### TASK GOAL
Each entry must be given again exactly as it appears, with images excluded.

### Keypoint coordinate data
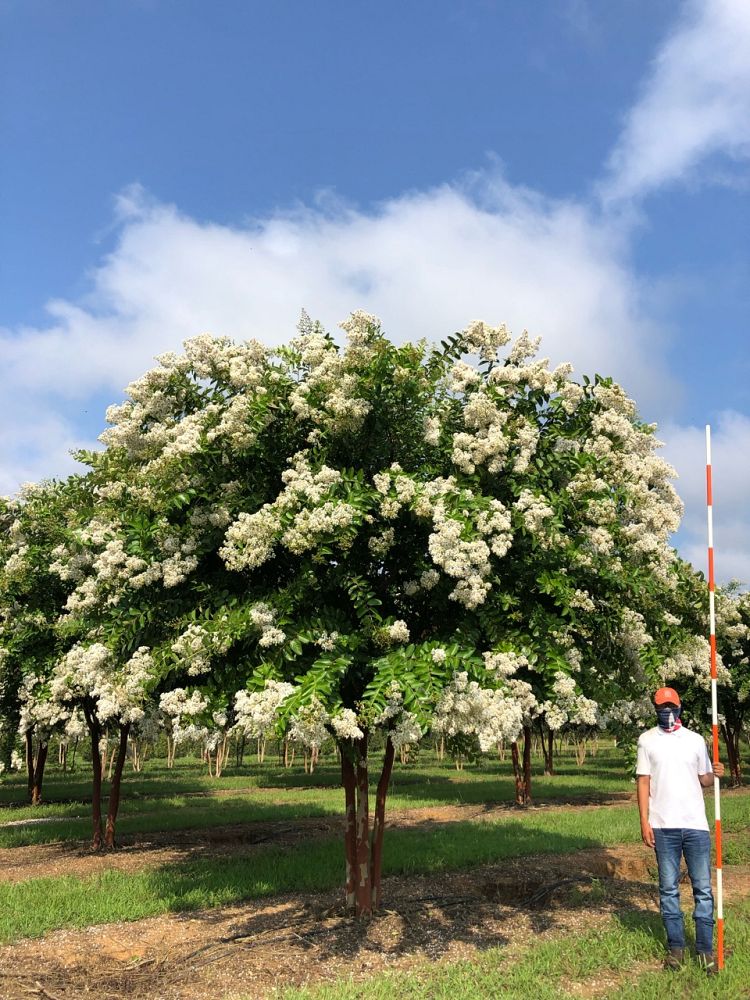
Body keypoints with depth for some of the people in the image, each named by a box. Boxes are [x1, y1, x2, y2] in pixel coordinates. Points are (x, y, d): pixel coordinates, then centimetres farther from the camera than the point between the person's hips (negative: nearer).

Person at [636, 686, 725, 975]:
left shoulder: (695, 740, 6)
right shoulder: (647, 740, 3)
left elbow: (703, 779, 11)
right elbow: (643, 782, 2)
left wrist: (715, 774, -13)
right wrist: (644, 822, -4)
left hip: (696, 825, 1)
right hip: (663, 827, -1)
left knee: (703, 889, 4)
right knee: (668, 889, 7)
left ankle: (705, 949, 13)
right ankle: (676, 947, 17)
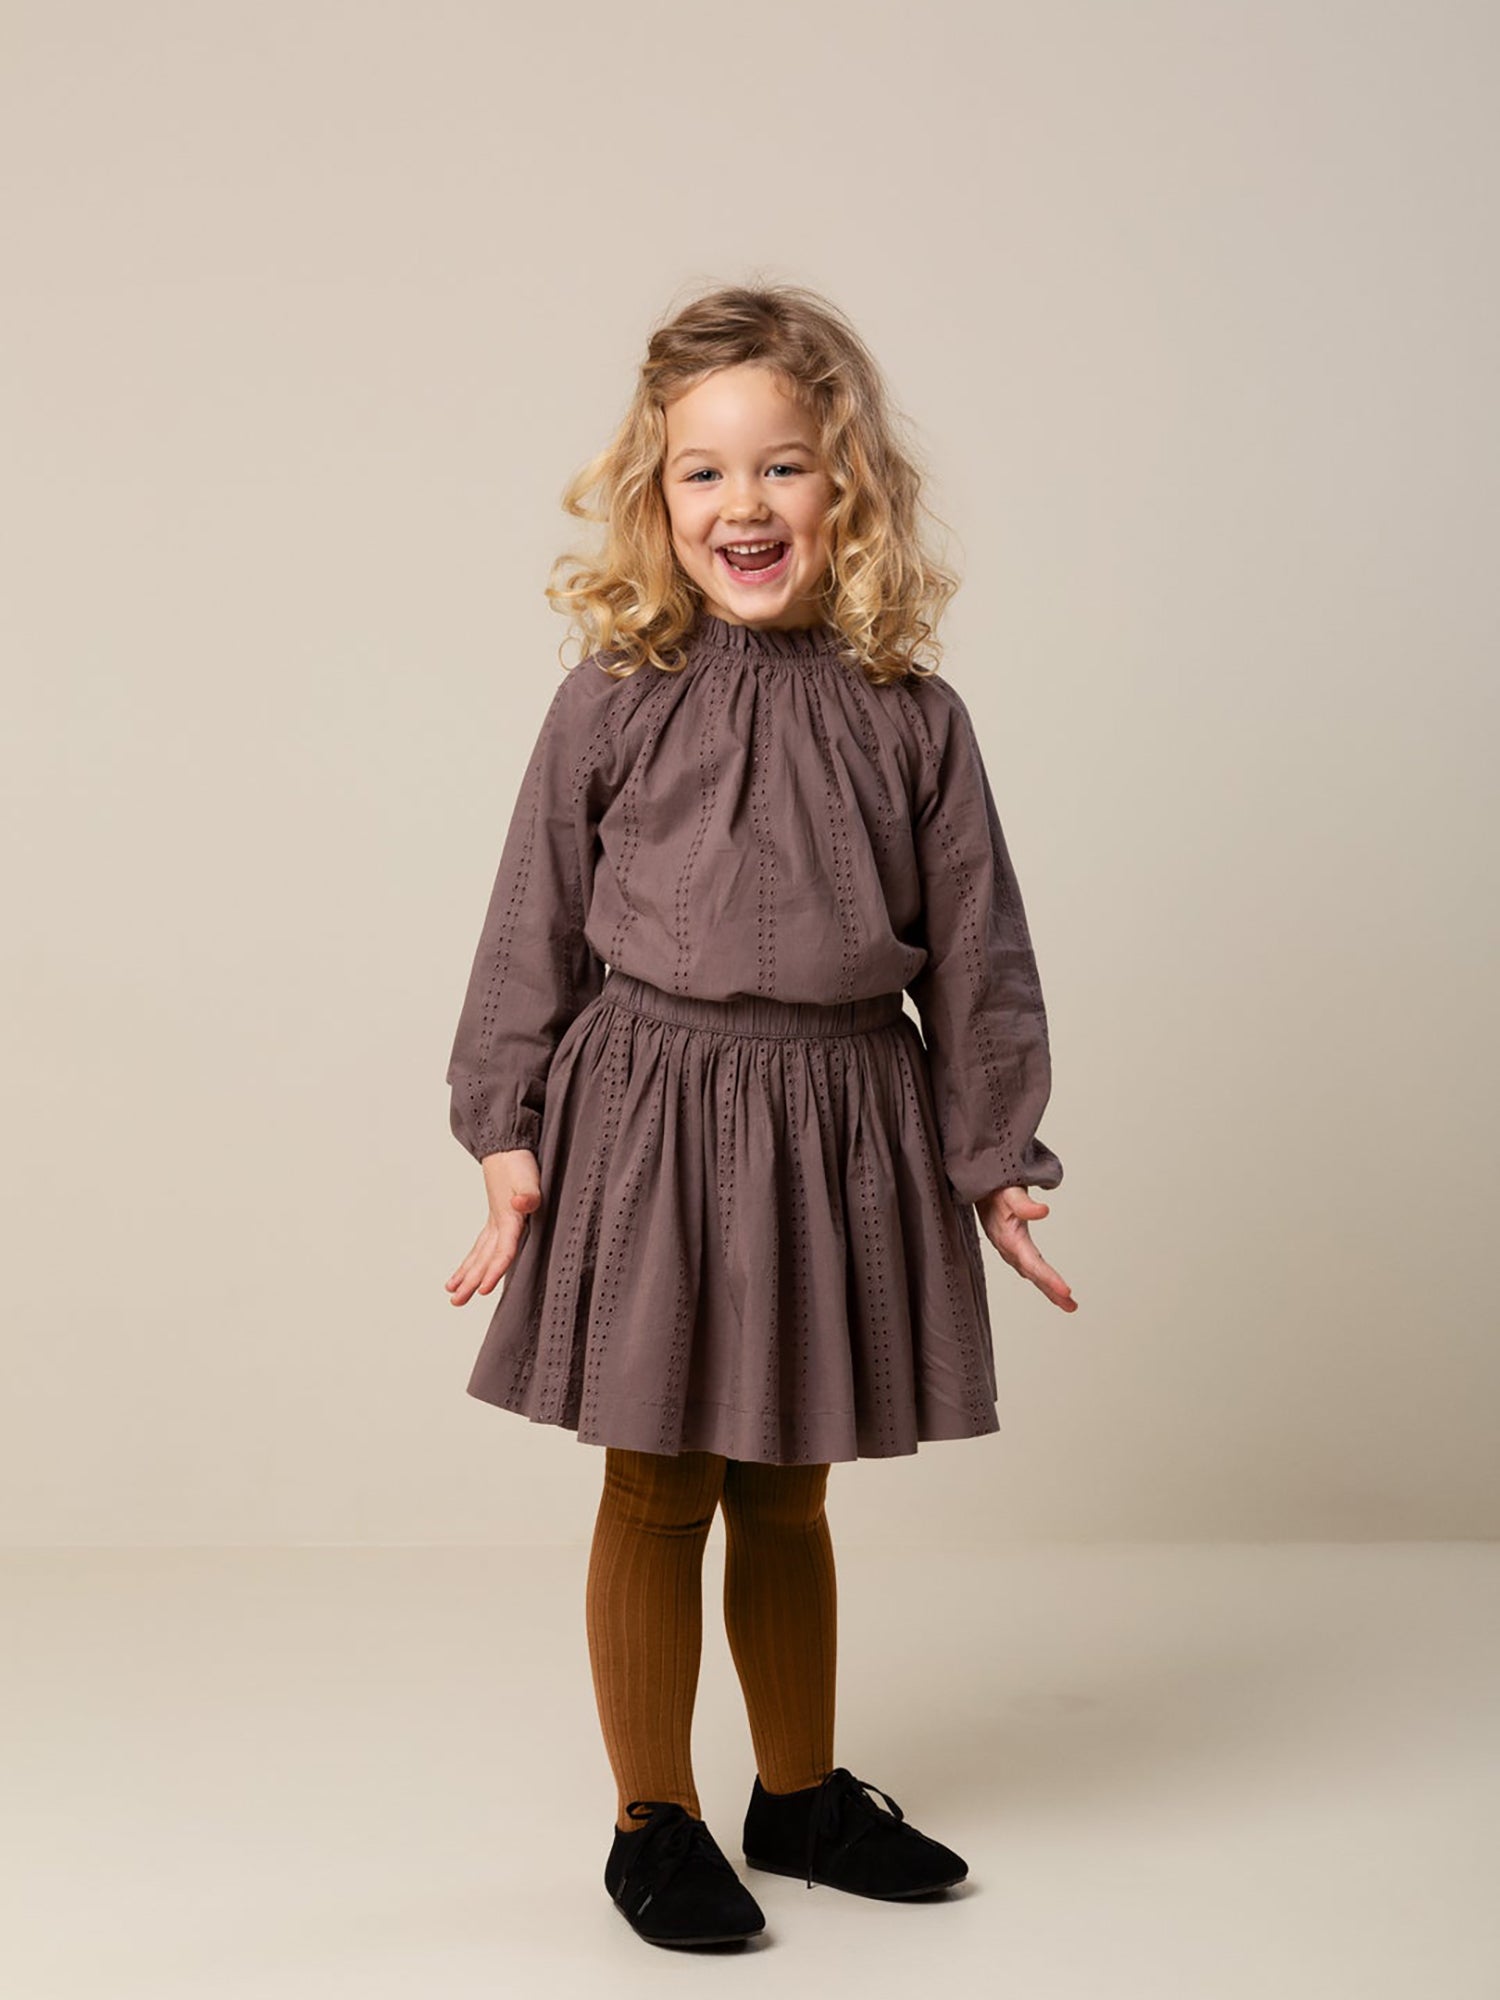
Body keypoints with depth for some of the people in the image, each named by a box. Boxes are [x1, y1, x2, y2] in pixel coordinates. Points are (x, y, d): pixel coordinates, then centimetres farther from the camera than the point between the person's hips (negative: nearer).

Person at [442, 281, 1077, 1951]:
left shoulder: (910, 720, 0)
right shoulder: (612, 706, -5)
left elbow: (976, 957, 5)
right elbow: (531, 937, 1)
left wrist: (995, 1162, 5)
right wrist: (509, 1138, -2)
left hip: (843, 1133, 2)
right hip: (648, 1122, -2)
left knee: (786, 1494, 17)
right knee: (658, 1488, 7)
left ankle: (803, 1791, 36)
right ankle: (654, 1823, 25)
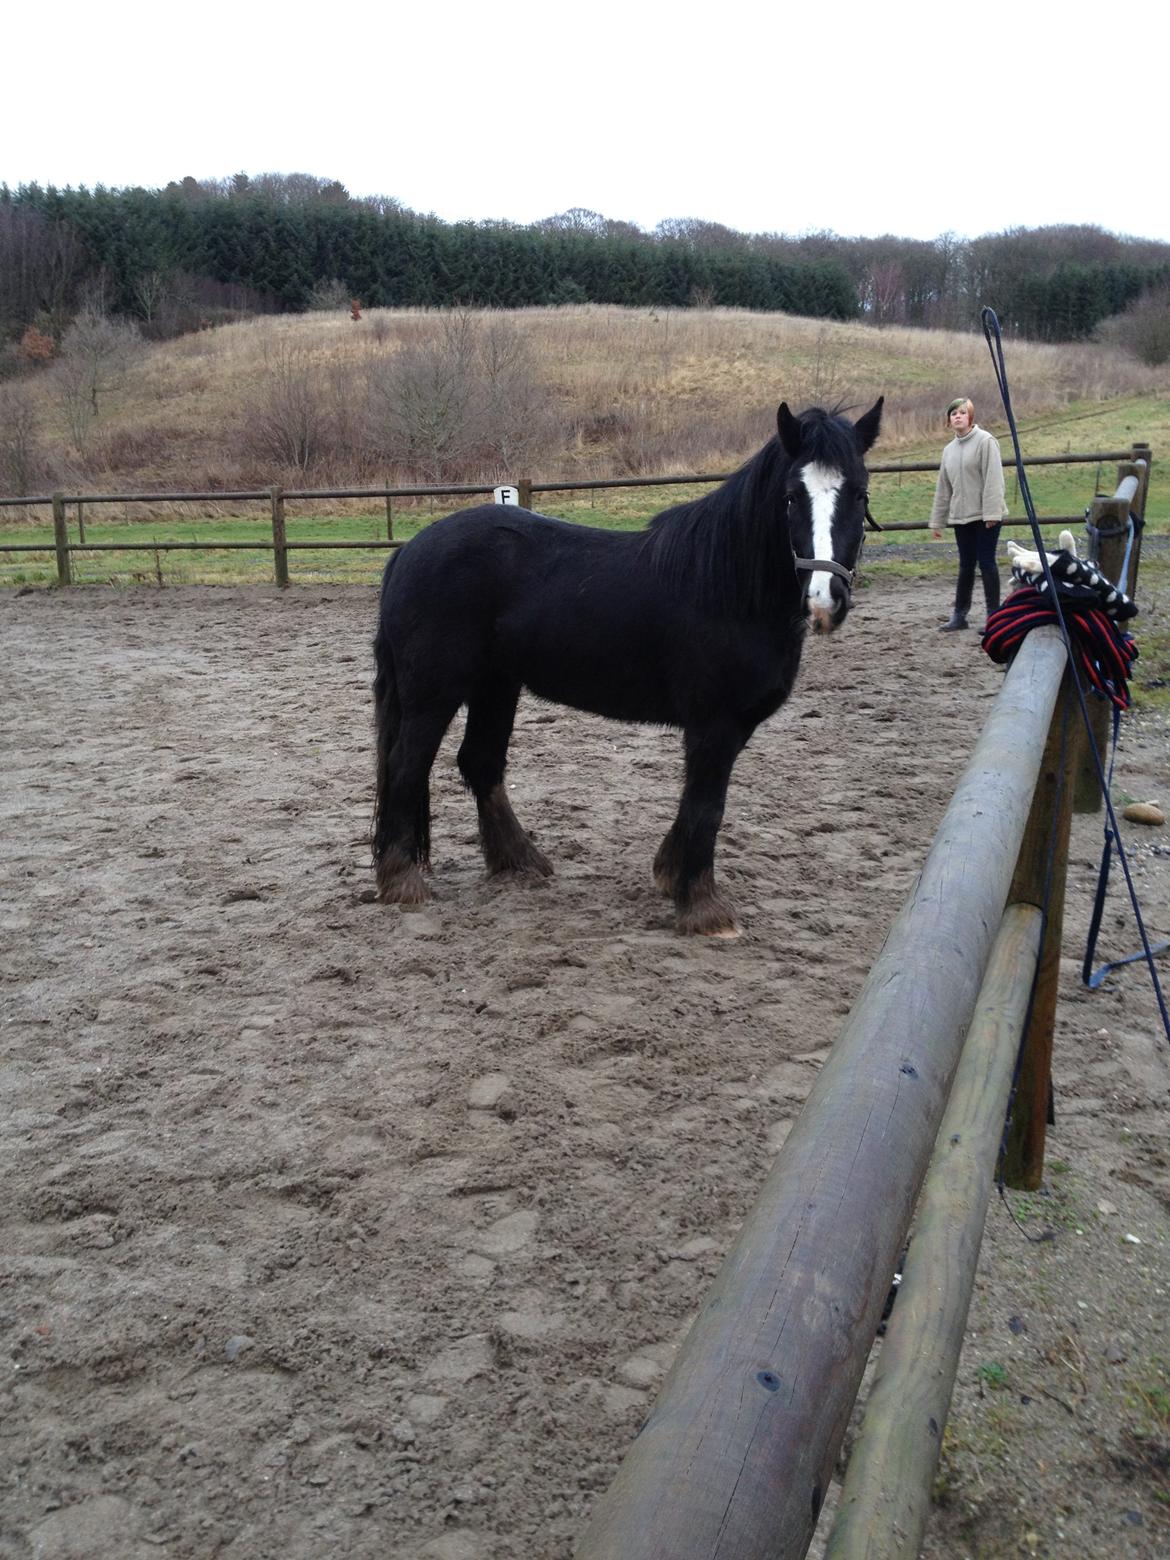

### OUTPUT FOR THIS TASK
Body keypoints with depth for some of the people in the image, each named by a box. Boxes are [x1, y1, x2, y2] in pixel coordinates. Points are (x, y, d): pixel coordinates, then centimetres farther from the camera than the point between the person's hips (negative: nearer).

Person at [636, 686, 725, 975]:
left shoulder: (695, 740, 6)
right shoulder: (647, 740, 3)
left elbow: (703, 779, 11)
right elbow: (643, 782, 2)
left wrist: (715, 774, -13)
right wrist: (644, 822, -4)
left hip: (696, 825, 1)
right hip: (663, 827, -1)
left knee: (703, 889, 4)
right knee: (668, 889, 7)
left ankle: (705, 949, 13)
right ankle: (676, 947, 17)
Body keypoints with depth for some of the people in the image, each named by a box. Boxes are [x1, y1, x2, y2] in pixel coordinates. Points are (x, y, d): pixel coordinates, then centimetres farther from the camera than the point between the person's hips (negative: nearer).

Person at [442, 281, 1077, 1951]:
left shoulder: (910, 720, 0)
right shoulder: (612, 706, -5)
left elbow: (976, 957, 5)
right elbow: (531, 937, 1)
left wrist: (995, 1162, 5)
right wrist: (509, 1138, -2)
left hip: (843, 1133, 2)
right hip: (648, 1122, -2)
left knee: (786, 1494, 17)
right knee: (658, 1488, 7)
left ankle: (803, 1791, 36)
right ankle: (654, 1823, 25)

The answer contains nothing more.